▸ **Exercise data**
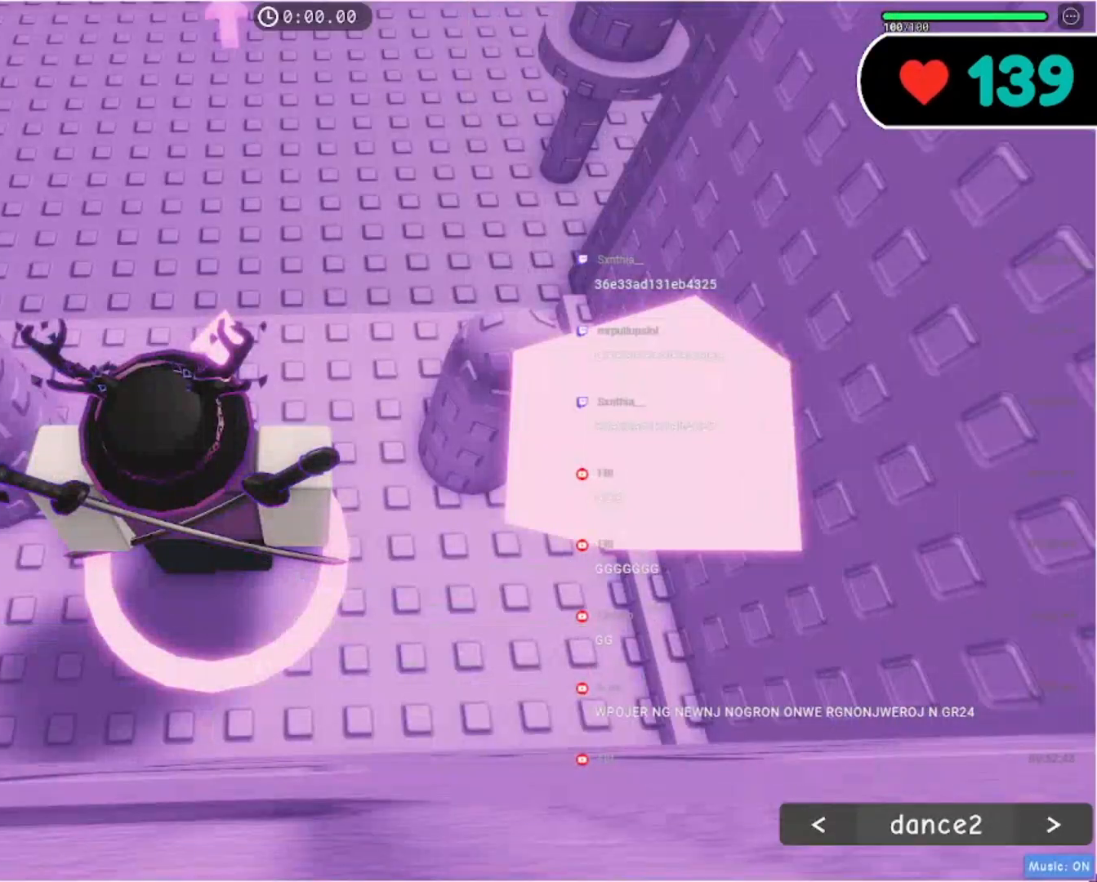
{"keys": [], "mouse": [], "events": [[217, "mouse_left", "up"]]}
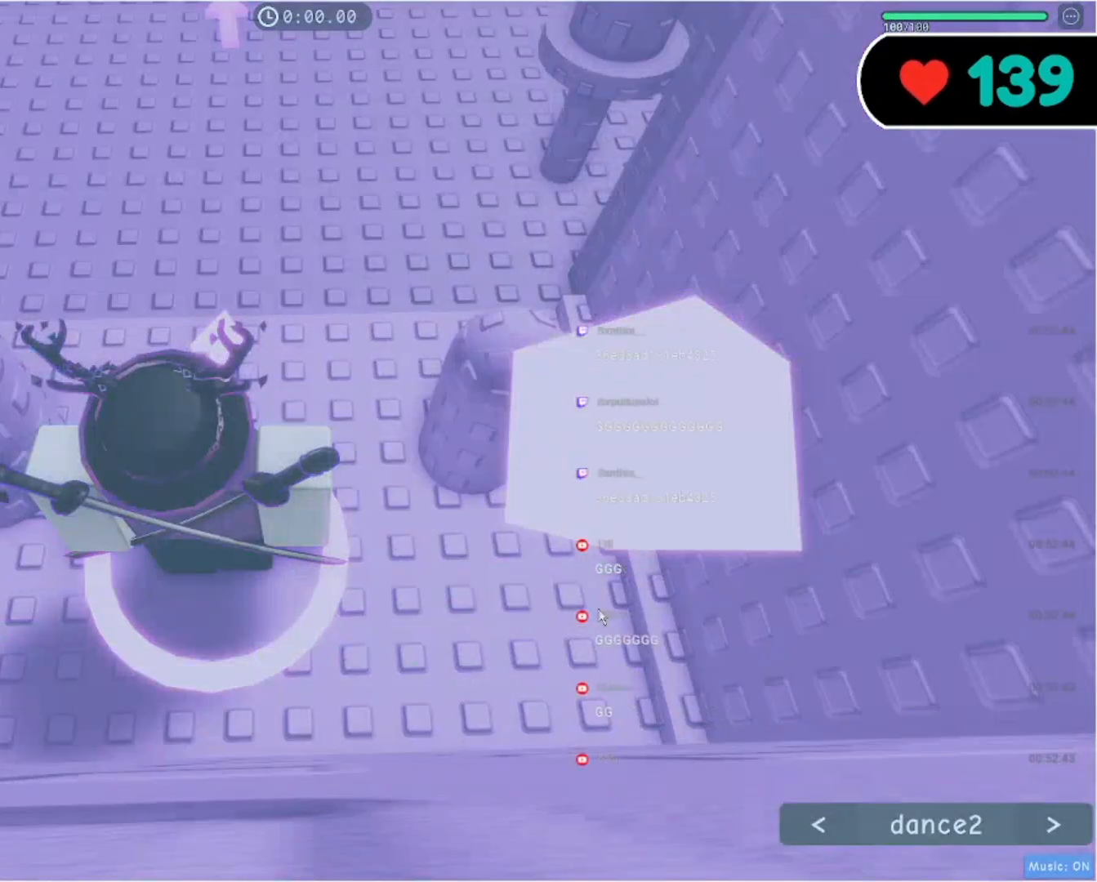
{"keys": [], "mouse": [], "events": [[234, "mouse_left", "down"], [367, "mouse_left", "up"]]}
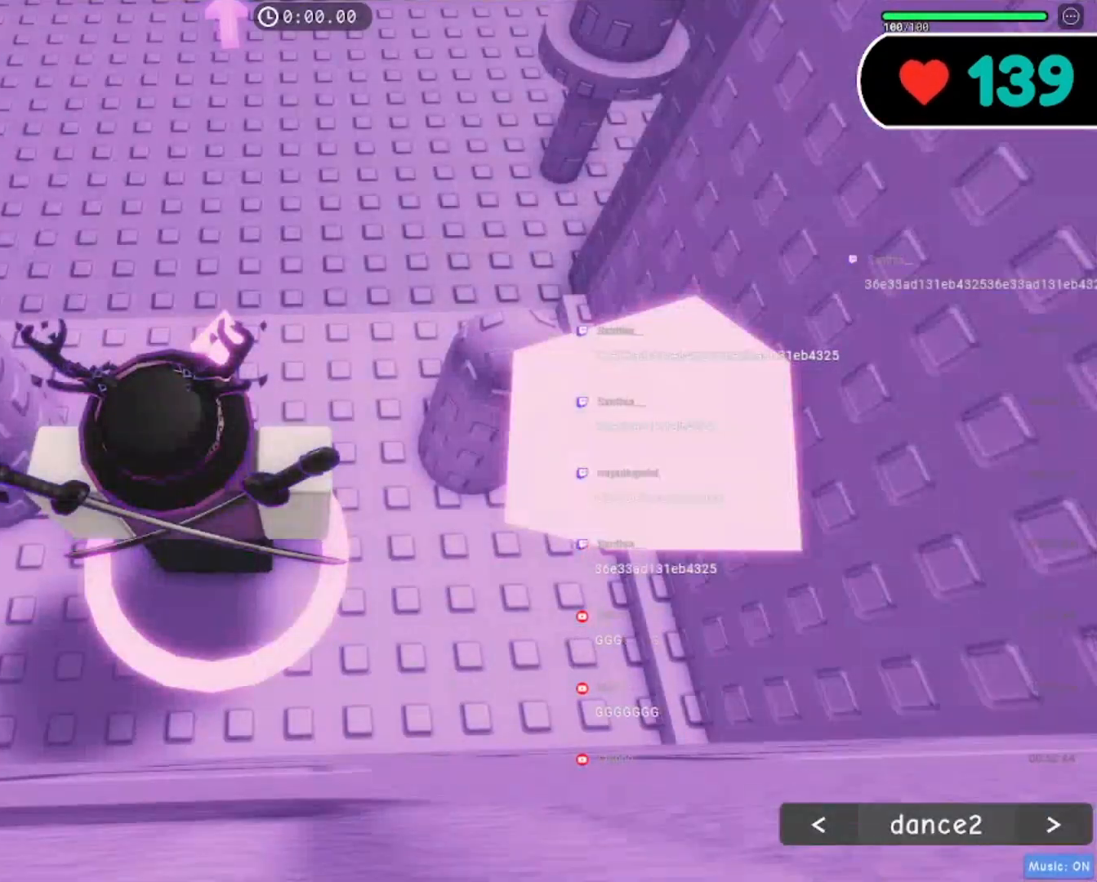
{"keys": ["shift"], "mouse": []}
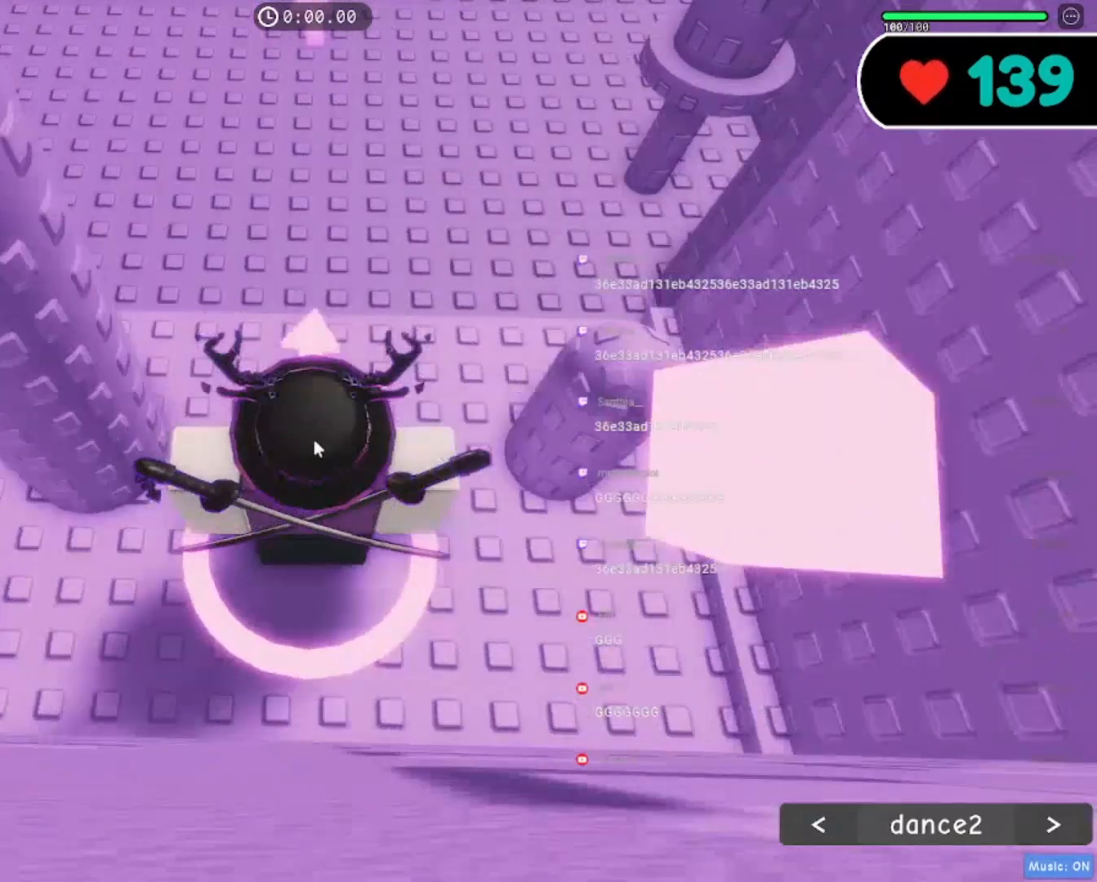
{"keys": [], "mouse": [], "events": [[34, "shift", "up"]]}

▸ **Your objective**
A word-for-word retyping of the material above is expected, without pictures.

▸ **Answer area**
{"keys": [], "mouse": [], "events": [[217, "mouse_left", "up"]]}
{"keys": [], "mouse": [], "events": [[234, "mouse_left", "down"], [367, "mouse_left", "up"]]}
{"keys": ["shift"], "mouse": []}
{"keys": [], "mouse": [], "events": [[34, "shift", "up"]]}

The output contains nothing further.